After our second MOOC, we added an additional contributor beyond our core team, partnering with the US National Board of Public Health Examiners (NBPHE) to offer continuing education credits to our students. They can now take a comprehensive exam at the end of the course; if they pass it, they are awarded credits by the NBPHE. So, not only is our course a free and intellectually enriching experience, it now also contributes to our students' professional development in a tangible, recognized way. 

Conclusions

Creating any MOOC is a tremendous amount of work. You basically must construct and almost complete the course before it begins, doing all the preliminary work to get recordings, prepare content, and so on. When your audience is nontraditional students, that workload increases to include catering for a wide array of student interests as well as different academic backgrounds and competencies. However, the benefits of all that groundwork are clear when you're having experiences with students from all around the world, all sharing in a learning community on global topics. In any given session, I might have 50 students from 50 different countries participating, which is as enriching an experience as an onsite one where I would have learned a lot from the experiences of others. Hopefully they learn as much from me as I certainly learn from them.

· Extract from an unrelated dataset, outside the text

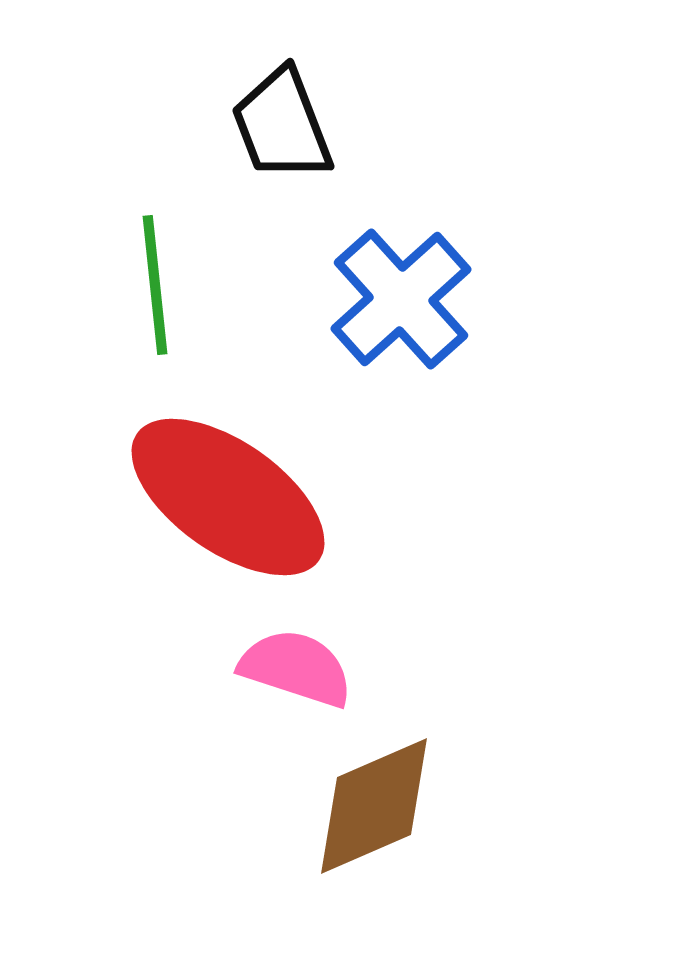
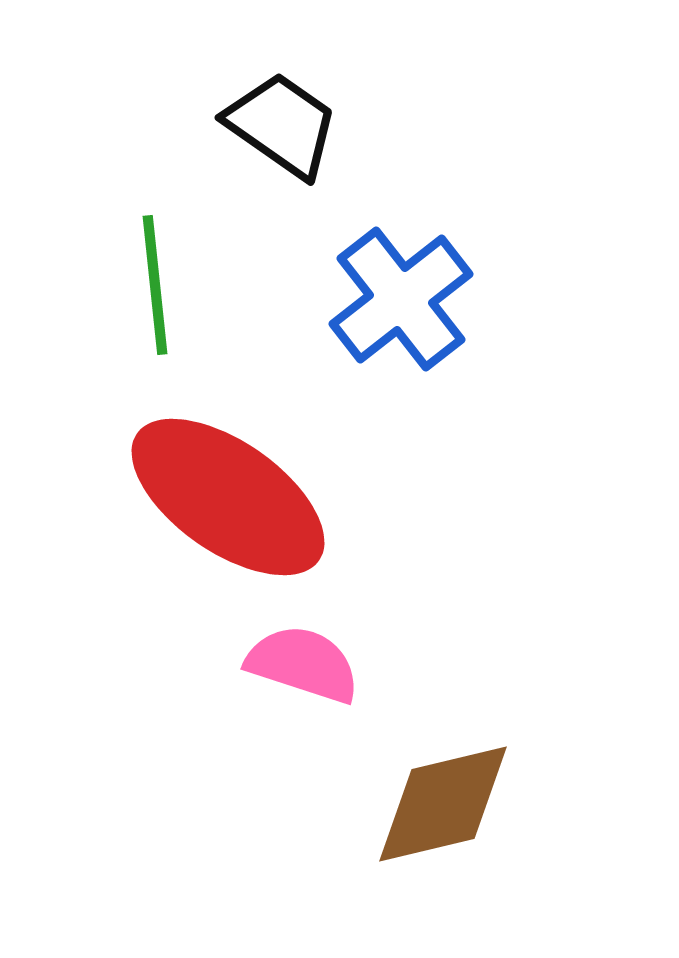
black trapezoid: rotated 146 degrees clockwise
blue cross: rotated 4 degrees clockwise
pink semicircle: moved 7 px right, 4 px up
brown diamond: moved 69 px right, 2 px up; rotated 10 degrees clockwise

MOOCs are not just an arbitrary online course to put out there to maximize numbers and see how many people hang in to complete the course. At least they don't need to be. You will get the completion, you will get a success, but MOOCs are really about building a learning community together — with your students, with your course team, and with the faculty. Once you have a community and people take ownership of it, it becomes a living community. The last week of class is always a sad one in our courses because we all enjoy each other's experiences, company, and exchanges. That community effect is powerful — and it is possible in all MOOCs. I encourage you to design and deliver MOOCs with that goal in mind.


Satesh Bidaisee is an associate professor of Public Health and Preventive Medicine and assistant dean for Graduate Studies at Saint George's University.

© 2017 Satesh Bidaisee. The text of this EDUCAUSE Review article is licensed under the Creative Commons BY-NC-ND 4.0 license.